There is nothing to be surprised at the score of 23 on a 0-100 scale with lowest score denoting the most corrupt and the highest score the least corrupt among the 188 countries put under the TI scanner. Even its lowest score of 23, one point lower than that of 2023 is hardly shocking because the level of corruption never registered a significant decrease since the country came under the TI coverage in 2001. It held the lowest position from the inaugural year until 2005. Over the past decade, its corruption ranking did not show any significant improvement with its scores hovering in between 24-26. Only in 2013 and 2017, did the score rise to 27 and 28 respectively. But this has ever remained much lower than the global average. For example, this year the country's score is far lower than the global average of 43. Although 122 countries have this dubious distinction, it is small consolation for Bangladesh. More so, because in the post-uprising six months, there seems to be no positive reflection of the interim government's rule.
What is particularly disgraceful is that the country has its corruption ranking just a notch above that of Afghanistan in the South Asian region. It is even mortifying that Bangladesh fares much worse in the prevalence of corruption compared to the average of the countries in sub-Saharan Africa. In all, 47 countries including Bangladesh registered their lowest scores in the past 13 years. But neighbouring Bhutan, a landlocked and resource-poor country, has improved its ranking by four points while its big neighbours including India have recorded a drop of their points with Sri Lanka dropping six.

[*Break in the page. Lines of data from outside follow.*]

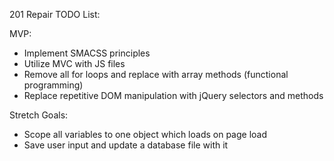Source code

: 201 Repair TODO List:

MVP:
- Implement SMACSS principles
- Utilize MVC with JS files
- Remove all for loops and replace with array methods (functional programming)
- Replace repetitive DOM manipulation with jQuery selectors and methods

Stretch Goals:
- Scope all variables to one object which loads on page load
- Save user input and update a database file with it
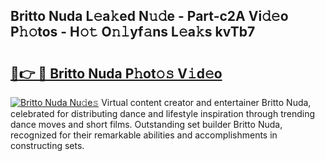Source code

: ## Britto Nuda L𝚎a𝚔ed N𝚞𝚍e - Part-c2A Vi𝚍𝚎o P𝚑𝚘tos - H𝚘𝚝 O𝚗𝚕yf𝚊ns L𝚎a𝚔s kvTb7

# <h2><a href="http://kf3dlwf.oniu.top/?m=Britto+Nuda">🔗👉 🔴 Britto Nuda P𝚑ot𝚘𝚜 V𝚒d𝚎o</a></h2>

[![Britto Nuda Nu𝚍e𝚜](https://i.imgur.com/0qMVB7G.gif)](http://kf3dlwf.oniu.top/?m=Britto+Nuda)
Virtual content creator and entertainer Britto Nuda, celebrated for distributing dance and lifestyle inspiration through trending dance moves and short films. Outstanding set builder Britto Nuda, recognized for their remarkable abilities and accomplishments in constructing sets.  
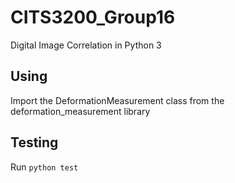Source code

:# CITS3200_Group16
Digital Image Correlation in Python 3

## Using
Import the DeformationMeasurement class from the deformation_measurement library

## Testing
Run `python test`
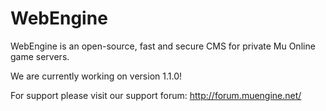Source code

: # WebEngine
WebEngine is an open-source, fast and secure CMS for private Mu Online game servers.

We are currently working on version 1.1.0!

For support please visit our support forum:
http://forum.muengine.net/
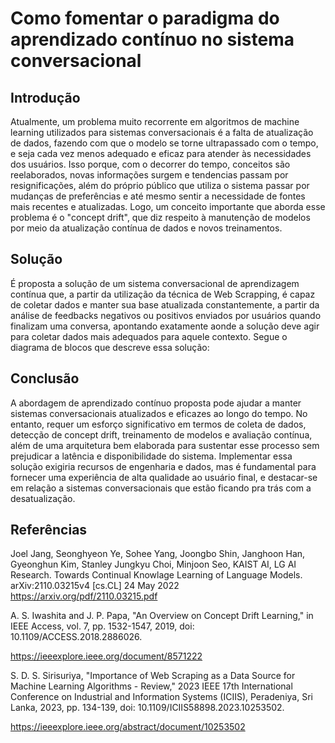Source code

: # Como fomentar o paradigma do aprendizado contínuo no sistema conversacional
## Introdução
Atualmente, um problema muito recorrente em algoritmos de machine learning utilizados para sistemas conversacionais é a falta de atualização de dados, fazendo com que o modelo se torne ultrapassado com o tempo, e seja cada vez menos adequado e eficaz para atender às necessidades dos usuários. Isso porque, com o decorrer do tempo, conceitos são reelaborados, novas informações surgem e tendencias passam por resignificações, além do próprio público que utiliza o sistema passar por mudanças de preferências e até mesmo sentir a necessidade de fontes mais recentes e atualizadas. Logo, um conceito importante que aborda esse problema é o "concept drift", que diz respeito à manutenção de modelos por meio da atualização contínua de dados e novos treinamentos.

## Solução
É proposta a solução de um sistema conversacional de aprendizagem contínua que, a partir da utilização da técnica de Web Scrapping, é capaz de coletar dados e manter sua base atualizada constantemente, a partir da análise de feedbacks negativos ou positivos enviados por usuários quando finalizam uma conversa, apontando exatamente aonde a solução deve agir para coletar dados mais adequados para aquele contexto.
Segue o diagrama de blocos que descreve essa solução:


## Conclusão
A abordagem de aprendizado contínuo proposta pode ajudar a manter sistemas conversacionais atualizados e eficazes ao longo do tempo. No entanto, requer um esforço significativo em termos de coleta de dados, detecção de concept drift, treinamento de modelos e avaliação contínua, além de uma arquitetura bem elaborada para sustentar esse processo sem prejudicar a latência e disponibilidade do sistema. 
Implementar essa solução exigiria recursos de engenharia e dados, mas é fundamental para fornecer uma experiência de alta qualidade ao usuário final, e destacar-se em relação a sistemas conversacionais que estão ficando pra trás com a desatualização.

## Referências
Joel Jang, Seonghyeon Ye, Sohee Yang, Joongbo Shin, Janghoon Han, Gyeonghun Kim, Stanley Jungkyu Choi, Minjoon Seo, KAIST AI, LG AI Research. Towards Continual Knowlage Learning of Language Models. arXiv:2110.03215v4 [cs.CL] 24 May 2022
https://arxiv.org/pdf/2110.03215.pdf

A. S. Iwashita and J. P. Papa, "An Overview on Concept Drift Learning," in IEEE Access, vol. 7, pp. 1532-1547, 2019, doi: 10.1109/ACCESS.2018.2886026.

https://ieeexplore.ieee.org/document/8571222

S. D. S. Sirisuriya, "Importance of Web Scraping as a Data Source for Machine Learning Algorithms - Review," 2023 IEEE 17th International Conference on Industrial and Information Systems (ICIIS), Peradeniya, Sri Lanka, 2023, pp. 134-139, doi: 10.1109/ICIIS58898.2023.10253502.

https://ieeexplore.ieee.org/abstract/document/10253502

However, Sri Lanka has demonstrated enough resilience to overcome its economic malaise and may be set on course of improving its corruption track records this year. Can Bangladesh do so? The reform commissions formed earlier have recommended ways out but without implementation some of the vital reforms, the country hardly stands any chance of reducing corruption and doing justice to the discrimination-free society envisaged by the architects of the July-August uprising.
The problem is with consumerism, an offshoot of free market economy, that stokes human avarice to limitless level. A Benazir, the ex-IGP and a Motiur, an official of the Anti-corruption Commission (ACC), are the examples of how people in responsible places stooped very low to accumulate wealth beyond one's means and outside of one's legitimate income. When a regime of exploiting the public money of this order is created under the patronage of the people in power, the entire system rots like the proverbial fish.
Such a development has its more pronounced adverse impacts on the lower strata of society. Wealth getting concentrated to a few hands because of the oligarchic and kleptocratic indulgence, the majority are deprived of their minimum requirements for living a decent human life. When social and economic orders are thus artificially controlled and distorted, a nation experiences its malgrowth.
In this connection, the TIB chief's observation that the countries ranked at the top echelon also encourages corruption in countries like Bangladesh by welcoming unclean funds laundered from those is to the point. True, the source country is mainly responsible but the clean ones become a party to the corruption not by default but by turning a blind eye to the crime. Shouldn't this international double standard also change? Vulnerable and resource-constraint countries have numerous problems and the countries with enviable home records on corruption tend to drain out money in a more subtle way than the colonial masters once employed. An international discourse on the issue is overdue.